Il fallait gagner du temps, reprendre le cheminement de la réflexion, jongler
avec les mots, serpenter dans les méandres du raisonnement.
Une idée lui vint. Pourquoi ne pas deviser, pourquoi ne pas lui faire miroiter la
réponse tant attendue, pourquoi ne pas différer le moment où, pourquoi ne
pas obliquer pour gagner du temps, pourquoi ne pas radoter, pourquoi ne pas
fureter dans son espace mémoire, pourquoi ne pas vagabonder tout
simplement.
– « Pourquoi ? » était bien la question qui attendait une réponse.
– « Monsieur, je vous dois des explications »
La machine était lancée, pas le moment de partir faire un bivouac ou de se
déplacer en clopinant, il fallait aller droit au but.
Jeannette savait qu’elle ne voulait pas gâcher ces années passées au service
de Monsieur. Elle était heureuse dans son travail, même si, cet homme qui en
imposait de part sa corpulence, n’était pas très causant. Elle lui adressait peu
la parole.
Elle lui était reconnaissante de l’avoir embauchée après la mort de son mari
alors qu’elle n’avait aucun diplôme.
Au début, elle avait tâtonné. Puis, en persévérant, elle avait fait sa place. Elle
pullulait d’idées et parfois même excellait dans son domaine.
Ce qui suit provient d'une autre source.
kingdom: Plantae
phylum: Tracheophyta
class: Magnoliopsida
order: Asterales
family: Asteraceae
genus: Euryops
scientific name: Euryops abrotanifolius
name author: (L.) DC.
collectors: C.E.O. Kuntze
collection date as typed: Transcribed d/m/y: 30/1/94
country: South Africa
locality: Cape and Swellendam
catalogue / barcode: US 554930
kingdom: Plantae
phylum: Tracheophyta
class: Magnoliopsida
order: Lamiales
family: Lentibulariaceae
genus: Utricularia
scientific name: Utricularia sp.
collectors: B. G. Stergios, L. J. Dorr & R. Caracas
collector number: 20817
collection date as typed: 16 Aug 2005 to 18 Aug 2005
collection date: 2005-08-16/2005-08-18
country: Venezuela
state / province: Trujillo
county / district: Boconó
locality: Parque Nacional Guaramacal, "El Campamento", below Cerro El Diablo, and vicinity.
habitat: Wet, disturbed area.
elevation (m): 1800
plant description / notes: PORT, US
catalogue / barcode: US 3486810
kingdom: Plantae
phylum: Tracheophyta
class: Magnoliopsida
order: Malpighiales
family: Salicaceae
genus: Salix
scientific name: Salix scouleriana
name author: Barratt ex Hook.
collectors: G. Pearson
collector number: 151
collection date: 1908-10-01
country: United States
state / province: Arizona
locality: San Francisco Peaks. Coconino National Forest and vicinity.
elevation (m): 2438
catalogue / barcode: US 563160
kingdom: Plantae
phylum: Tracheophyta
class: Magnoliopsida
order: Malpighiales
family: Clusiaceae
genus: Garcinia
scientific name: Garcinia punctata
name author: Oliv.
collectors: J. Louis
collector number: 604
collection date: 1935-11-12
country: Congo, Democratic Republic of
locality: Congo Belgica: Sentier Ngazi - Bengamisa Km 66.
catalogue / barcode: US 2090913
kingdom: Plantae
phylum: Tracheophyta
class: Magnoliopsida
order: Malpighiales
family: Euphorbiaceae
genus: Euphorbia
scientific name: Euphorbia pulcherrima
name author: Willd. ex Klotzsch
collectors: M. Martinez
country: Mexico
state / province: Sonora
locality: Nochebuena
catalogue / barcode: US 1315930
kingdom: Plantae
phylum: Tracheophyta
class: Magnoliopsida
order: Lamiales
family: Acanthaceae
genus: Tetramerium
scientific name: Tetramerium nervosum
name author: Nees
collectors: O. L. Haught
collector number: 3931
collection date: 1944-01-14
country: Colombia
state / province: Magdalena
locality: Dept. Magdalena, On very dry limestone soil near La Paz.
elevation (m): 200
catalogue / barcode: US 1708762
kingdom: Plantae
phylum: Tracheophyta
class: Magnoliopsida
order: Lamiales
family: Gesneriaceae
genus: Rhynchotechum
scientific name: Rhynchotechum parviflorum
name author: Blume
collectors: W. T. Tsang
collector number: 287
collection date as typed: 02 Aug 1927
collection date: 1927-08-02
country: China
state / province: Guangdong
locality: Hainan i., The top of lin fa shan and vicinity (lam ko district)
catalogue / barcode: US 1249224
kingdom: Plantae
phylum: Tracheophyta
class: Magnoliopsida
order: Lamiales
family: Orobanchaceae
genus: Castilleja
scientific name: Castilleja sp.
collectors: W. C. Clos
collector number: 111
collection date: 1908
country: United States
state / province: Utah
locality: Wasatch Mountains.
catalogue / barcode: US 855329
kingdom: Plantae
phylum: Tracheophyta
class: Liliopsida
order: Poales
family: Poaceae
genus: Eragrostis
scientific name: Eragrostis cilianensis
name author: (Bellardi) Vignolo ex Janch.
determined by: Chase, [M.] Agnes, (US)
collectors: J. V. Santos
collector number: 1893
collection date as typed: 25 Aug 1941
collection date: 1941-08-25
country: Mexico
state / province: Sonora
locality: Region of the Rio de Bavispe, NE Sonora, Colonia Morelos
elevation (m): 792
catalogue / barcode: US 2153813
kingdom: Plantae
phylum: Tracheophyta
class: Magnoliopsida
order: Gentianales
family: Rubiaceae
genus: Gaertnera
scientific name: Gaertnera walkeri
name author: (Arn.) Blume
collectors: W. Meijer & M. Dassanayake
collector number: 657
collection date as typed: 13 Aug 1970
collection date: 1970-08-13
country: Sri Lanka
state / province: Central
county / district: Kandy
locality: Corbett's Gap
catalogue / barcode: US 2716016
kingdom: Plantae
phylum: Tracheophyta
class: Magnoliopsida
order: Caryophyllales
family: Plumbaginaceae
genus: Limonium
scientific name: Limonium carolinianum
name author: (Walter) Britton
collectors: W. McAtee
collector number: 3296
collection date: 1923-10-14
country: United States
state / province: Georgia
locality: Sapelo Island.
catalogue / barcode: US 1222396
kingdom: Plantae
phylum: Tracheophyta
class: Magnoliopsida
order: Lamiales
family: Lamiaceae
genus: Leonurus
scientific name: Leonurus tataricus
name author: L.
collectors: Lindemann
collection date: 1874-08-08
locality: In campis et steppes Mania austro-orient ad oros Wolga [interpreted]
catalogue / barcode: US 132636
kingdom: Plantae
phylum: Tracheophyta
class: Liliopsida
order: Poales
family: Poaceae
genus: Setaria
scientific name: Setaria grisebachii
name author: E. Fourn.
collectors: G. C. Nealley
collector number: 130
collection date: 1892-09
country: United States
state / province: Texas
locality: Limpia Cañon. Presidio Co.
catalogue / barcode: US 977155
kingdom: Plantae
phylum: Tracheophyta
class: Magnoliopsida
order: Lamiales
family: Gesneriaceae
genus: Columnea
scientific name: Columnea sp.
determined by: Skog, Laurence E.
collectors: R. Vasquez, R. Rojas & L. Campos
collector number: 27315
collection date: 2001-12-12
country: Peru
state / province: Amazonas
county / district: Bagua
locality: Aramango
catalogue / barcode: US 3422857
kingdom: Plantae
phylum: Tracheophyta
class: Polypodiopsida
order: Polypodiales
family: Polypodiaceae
Ce n’était pas le moment de tout gâcher en donnant sa démission.
– « Je vous écoute »
Elle répondit en bruissant une phrase quasiment inaudible .
En voyant la tête que fit Monsieur, elle s’empressa de répéter en augmentant
l’intensité de sa voix : « J’avais pensé qu’il aurait été bien de ….. »
Elle ne put terminer sa phrase.
Ironie du sort, elle fut prise d’une crise d’éternuement incontrôlable qui la fit
haleter, s’asphyxier et frétiller de tout son corps.
Monsieur, tellement concentré sur la réponse à venir, avait sursauté.
Elle aurait voulu migrer à l’autre bout du monde, traverser le pacifique à la
nage, voguer sur les mers du sud.
Elle ne trichait pas, il lui était impossible de sortir le moindre mot.
Monsieur, qui croyait au début à une entourloupe, avait commencé par lever
les bras au ciel en signe de protestation, la comédie avait assez duré.
Et puis, il s’était rendu compte que sa cuisinière étouffait réellement, ne
pouvant reprendre son souffle entre deux éternuements.
Il s’était approché d’elle, essayant de la calmer et lui avait conseillé d’aller se
reposer.
Ils remettraient leur discussion au lendemain.